There are no lights on the main altar, and the priest seems very confused. But we are already there, across the black and white marble floor, walking up the final five marble stairs to the platform beneath the gold canopy, and it seems he isn’t going to give the spot up just because there aren’t any lights. So we grope along in the dark. I know there is a huge marble pulpit to my right, but I can’t see it. And the big wooden cardinal’s throne is to my left, but I can’t see that either. I am wondering how I’m going to pour the water and wine into his chalice if I can’t see a foot in front of me. Then, suddenly, the dawn begins to spread out through the Cathedral, and all the big stone columns begin to change color, and there are shafts of yellow light and blue shade all around. It is very beautiful here on the main altar, like in a picture at the Metropolitan Museum, with some of the saints on the walls and the angels on the ceiling being half in shadow and half in glittering gold.

But I wonder how long it will take before the smiling priest realizes something is wrong, because there are no lights on anywhere, except for two of the small side altars, which is where we are supposed to be.

The priest, though, is as happy as a prince sitting on his father’s chair, and the Mass goes along without a hitch. I remind myself, as I always do, that being in church is supposed to be a swell time and that I should be thinking good and wholesome thoughts.

But today, for some reason, I can only think of Sue Flanagan, and seeing her moving around her room, her skirt waving, her blouse open showing the soft cotton of her brassiere, and I know I shouldn’t be thinking of things like this in church.

But maybe this is exactly the place to think about it, to get all these thoughts straight and unconfused.

It’s getting lighter, but I can still hardly see what the priest is doing between the shafts of light pouring into the darkness.

When we get to the Consecration, I can see him leaning over, and beginning to change the Host into the body of Jesus, but he moves out of the light shaft, and I can hardly see him as he lifts the Host into the air. But at least I see some action, and so I ring the bell, and then ring it again when it seems he is lifting the chalice with the little bit of wine I poured into it. I guess I got it right, because he doesn’t turn around to give me a dirty look the way priests do when you make a mistake.

I love this part of the Mass because it is the part only for good Catholics. I guess no one else believes that the priest is changing the bread into the body of Jesus, that’s what Billy says.

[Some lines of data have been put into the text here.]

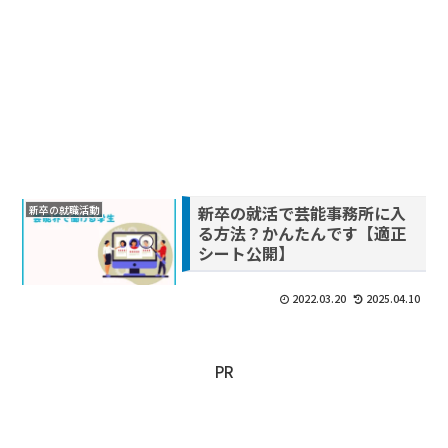
新卒の就活で芸能事務所に入
新卒の就職活動
る方法？かんたんです【適正
シート公開】
2022.03.20
2025.04.10
PR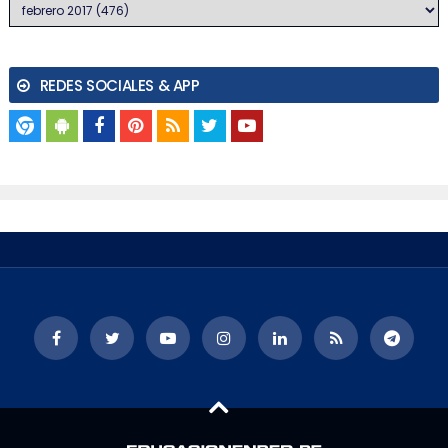
REDES SOCIALES & APP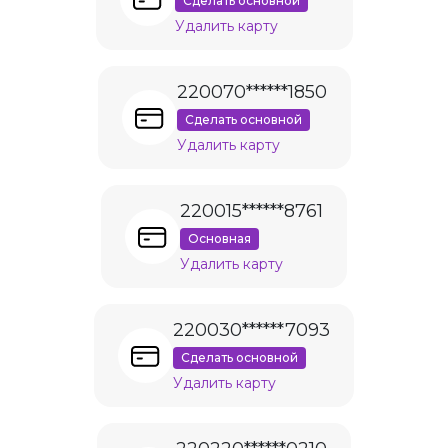
Сделать основной
Удалить карту
220070******1850
Сделать основной
Удалить карту
220015******8761
Основная
Удалить карту
220030******7093
Сделать основной
Удалить карту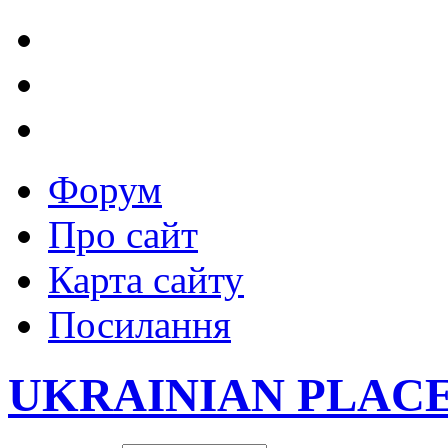
Форум
Про сайт
Карта сайту
Посилання
UKRAINIAN PLAC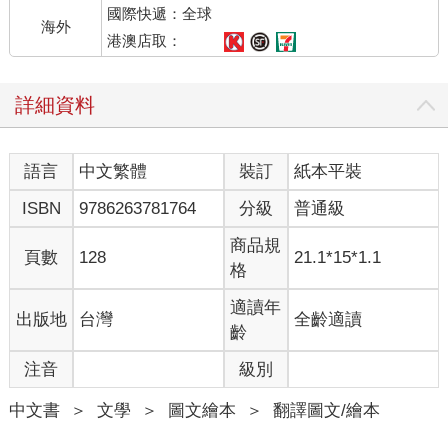
國際快遞：全球
海外
港澳店取：
詳細資料
語言
中文繁體
裝訂
紙本平裝
ISBN
9786263781764
分級
普通級
商品規
頁數
128
21.1*15*1.1
格
適讀年
出版地
台灣
全齡適讀
齡
注音
級別
中文書
＞
文學
＞
圖文繪本
＞
翻譯圖文/繪本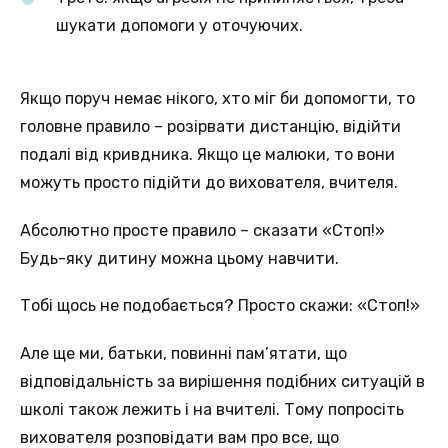
шукати допомоги у оточуючих.
Якщо поруч немає нікого, хто міг би допомогти, то
головне правило – розірвати дистанцію, відійти
подалі від кривдника. Якщо це малюки, то вони
можуть просто підійти до вихователя, вчителя.
Абсолютно просте правило – сказати «Стоп!»
Будь-яку дитину можна цьому навчити.
Тобі щось не подобається? Просто скажи: «Стоп!»
Але ще ми, батьки, повинні пам’ятати, що
відповідальність за вирішення подібних ситуацій в
школі також лежить і на вчителі. Тому попросіть
вихователя розповідати вам про все, що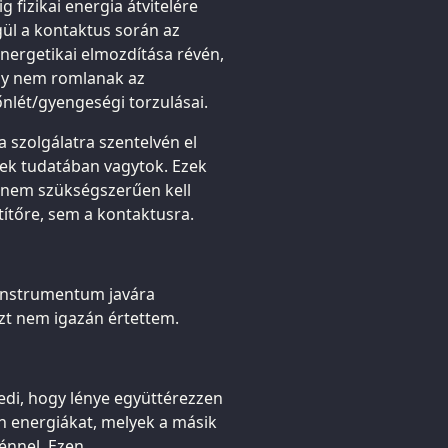
fizikai energia átvitelére
gül a kontaktus során az
ergetikai elmozdítása révén,
gy nem romlanak az
lét/gyengeségi torzulásai.
 szolgálatra szentelvén el
k tudatában vagytok. Ezek
 nem szükségszerűen kell
ítőre, sem a kontaktusra.
 instrumentum javára
zt nem igazán értettem.
gedi, hogy lénye együttérezzen
n energiákat, melyek a másik
énnel. Ezen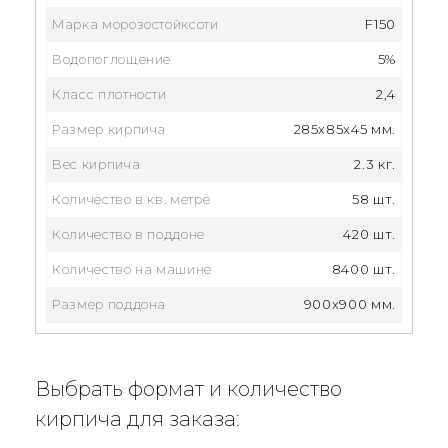
Марка морозостойксоти
F150
Водопоглощение
5%
Класс плотности
2,4
Размер кирпича
285x85x45 мм.
Вес кирпича
2.3 кг.
Количество в кв. метре
58 шт.
Количество в поддоне
420 шт.
Количество на машине
8400 шт.
Размер поддона
900x900 мм.
Выбрать формат и количество
кирпича для заказа: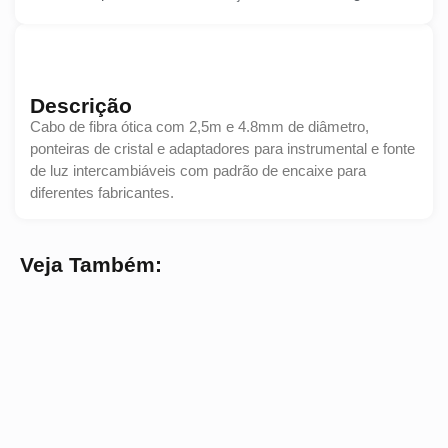
Descrição
Cabo de fibra ótica com 2,5m e 4.8mm de diâmetro,
ponteiras de cristal e adaptadores para instrumental e fonte
de luz intercambiáveis com padrão de encaixe para
diferentes fabricantes.
Veja Também: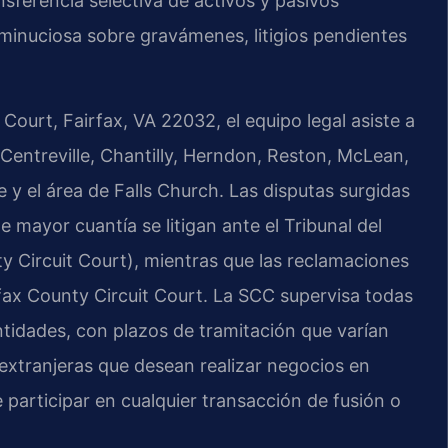
nsferencia selectiva de activos y pasivos
a minuciosa sobre gravámenes, litigios pendientes
Court, Fairfax, VA 22032, el equipo legal asiste a
Centreville, Chantilly, Herndon, Reston, McLean,
 y el área de Falls Church. Las disputas surgidas
 mayor cuantía se litigan ante el Tribunal del
y Circuit Court), mientras que las reclamaciones
fax County Circuit Court. La SCC supervisa todas
ntidades, con plazos de tramitación que varían
extranjeras que desean realizar negocios en
 participar en cualquier transacción de fusión o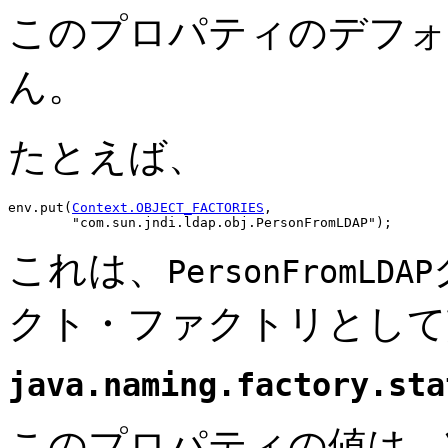
このプロパティのデフォ
ん。
たとえば、
env.put(
Context.OBJECT_FACTORIES
,

これは、
PersonFromLDAP
クト・ファクトリとして
java.naming.factory.sta
このプロパティの値は、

But, I am thinking, maybe they can believe that it’s okay for other people to believe it. I am not sure which part of the body of Jesus it gets changed into, and sometimes I wonder if it isn’t a little like having chicken for dinner where you get a leg or a wing. But I know it happens, and Father Ford taught us that you can have faith in a lot of things, like if you have faith that it is really Arthur Godfrey playing the ukulele on the radio when you hear the ukulele, or that Joe DiMaggio will bring a base runner home if he gets at bat, but that you can never be a good Catholic unless you have faith to believe that the Host is turned into the body of Jesus when the priest lifts it up to God.

I like this, this having faith, because it makes us different from everybody who doesn’t have it.